Ralf: That was surprising missed optimization *on local variables* that were just allocated with sufficient alignment. I'm not sure we can extrapolate from there to raw pointer cases.
Jakob:
```rust=
let _r = (*x).x;
// But this already didn't work
let p2 = (x + offset_of!(S.x)).cast();
let _r = *p2;
```
Mario: If people writing unsafe code have been listening to our advice, they might be using raw pointers everywhere rather than using references.
## Bringing old behavior back in explicit/targetted way
pnkfelix: If we do this (get rid of the UB cases for unsafe pointers), will there be a way for someone to re-express the alignment constraint to bring back better codegen for code using unsafe pointers? What will it look like? (New methods asserting the alignment on `ptr`, for example?)
Ben: Do you mean like `intrinsics::assume`?

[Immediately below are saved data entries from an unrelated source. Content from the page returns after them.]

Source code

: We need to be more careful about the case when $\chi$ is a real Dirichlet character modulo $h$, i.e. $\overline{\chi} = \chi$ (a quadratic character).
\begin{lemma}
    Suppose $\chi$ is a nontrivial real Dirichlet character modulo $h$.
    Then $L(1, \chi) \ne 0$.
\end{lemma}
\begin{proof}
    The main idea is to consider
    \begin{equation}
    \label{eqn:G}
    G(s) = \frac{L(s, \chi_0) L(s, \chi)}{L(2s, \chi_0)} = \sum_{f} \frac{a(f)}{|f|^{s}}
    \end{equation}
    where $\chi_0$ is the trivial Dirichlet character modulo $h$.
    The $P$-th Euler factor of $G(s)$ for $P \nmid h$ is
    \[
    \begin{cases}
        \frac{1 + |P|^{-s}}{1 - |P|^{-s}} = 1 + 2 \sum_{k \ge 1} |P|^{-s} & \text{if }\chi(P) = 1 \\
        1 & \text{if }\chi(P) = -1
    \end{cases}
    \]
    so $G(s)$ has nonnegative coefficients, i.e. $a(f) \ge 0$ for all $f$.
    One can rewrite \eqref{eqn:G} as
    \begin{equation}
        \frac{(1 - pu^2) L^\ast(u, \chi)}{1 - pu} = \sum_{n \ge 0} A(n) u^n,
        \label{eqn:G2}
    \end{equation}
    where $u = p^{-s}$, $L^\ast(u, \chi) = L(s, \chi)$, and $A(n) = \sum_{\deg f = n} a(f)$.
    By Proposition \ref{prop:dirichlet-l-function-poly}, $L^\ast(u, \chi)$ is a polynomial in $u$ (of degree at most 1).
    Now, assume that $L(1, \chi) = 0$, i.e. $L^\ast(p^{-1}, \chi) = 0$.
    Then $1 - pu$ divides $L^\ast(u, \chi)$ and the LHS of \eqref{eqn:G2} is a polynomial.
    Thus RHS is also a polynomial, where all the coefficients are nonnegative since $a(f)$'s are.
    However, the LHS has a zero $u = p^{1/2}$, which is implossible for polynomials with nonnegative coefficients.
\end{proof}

Ralf: We could have `fn read_aligned<T, const ALIGN: usize>(ptr: *const T) -> T`.
- Connor: In generic code, getting the orignal behaviour may require `generic_const_exprs` and propagating trivial bounds (`align_of::<Foo<T>>()`) everywhere.
Ben: The referenced issue does not support this discussion very well at all. I think LLVM is *entirely* to blame for the surprise.
Mario: Maybe we could have a type, like Zig does, for aligned pointers.
## Is example 2 really suprising?
TC: Maybe this is in the eye of the beholder, but is it really suprising for this to be UB if `S` isn't 16-aligned? I've always assumed it would be UB to access fields of an unaligned struct.
```rust
#![feature(strict_provenance)]
#[repr(align(16))]
pub struct S { f: [f32; 4] }
unsafe fn bar(x: *const S) -> f32 {
assert!(x.addr() % 4 == 0); // it *is* 4-aligned
unsafe { (*x).f[0] }
}
```
Ben: Perhaps it was me who suggested this is surprising? I have distinctly heard C programmers refer to what we'd call a place projection in C as "well it's just an address computation" and I thought boy it would be nice of Rust to support that.